Page |
----------

The Grammy Award for Best Jazz Fusion Performance was an award given to a song or album for excellence in the jazz fusion genre, a combination of rock and jazz. It was given at the Grammy Awards, which began in 1958 under the name Gramophone Awards. Honors in several categories are presented at the ceremony annually by the National Academy of Recording Arts and Sciences of the United States to "honor artistic achievement, technical proficiency and overall excellence in the recording industry, without regard to album sales or chart position".

Originally called the Grammy Award for Best Jazz Fusion Performance, Vocal or Instrumental, the award was first presented to the jazz band Weather Report at the 22nd Grammy Awards in 1980 for the album 8:30. In 1988, the category name changed to Best Jazz Fusion Performance and was moved to a newly created Fusion field. The category name was retired before the 33rd Grammy Awards (1992) with the addition of the award for Best Contemporary Jazz Performance (currently known as Best Contemporary Jazz Album).

----------

Provided records |
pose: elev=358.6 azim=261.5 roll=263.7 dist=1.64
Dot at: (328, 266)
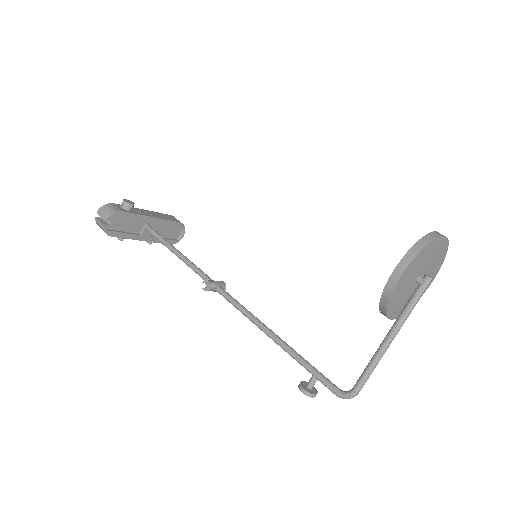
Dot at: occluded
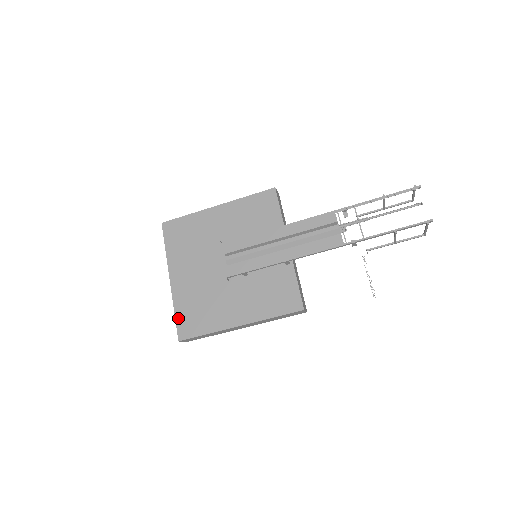
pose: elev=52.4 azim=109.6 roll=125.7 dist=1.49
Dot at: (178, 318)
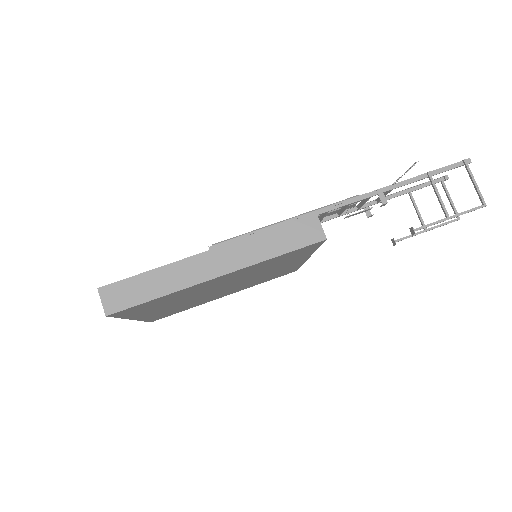
Dot at: occluded
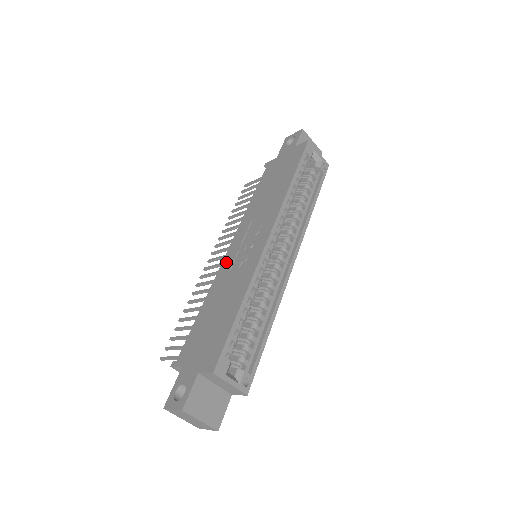
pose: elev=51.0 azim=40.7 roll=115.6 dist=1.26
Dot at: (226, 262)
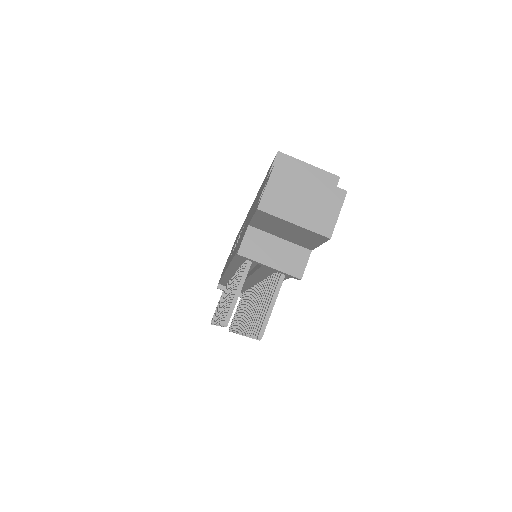
Dot at: (230, 259)
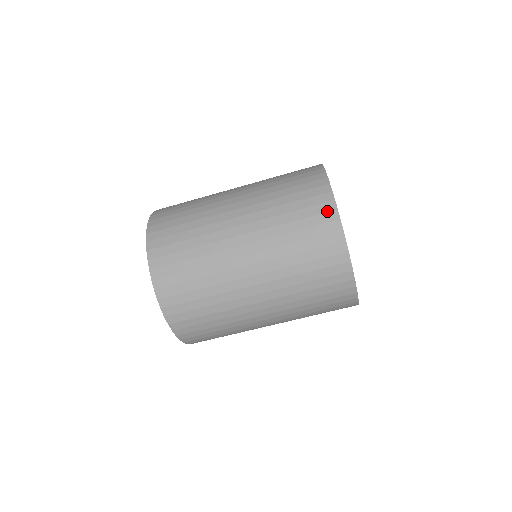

----------

What to do |
Answer these questions using the text on the jazz fusion Grammy award:
1. Which two genres does the text say jazz fusion combines?
2. Under what name did the Grammy Awards begin in 1958?
3. Which band first received the award, and for which album?

Complete response |
1. Rock and jazz.
2. The Gramophone Awards.
3. Weather Report, for the album 8:30.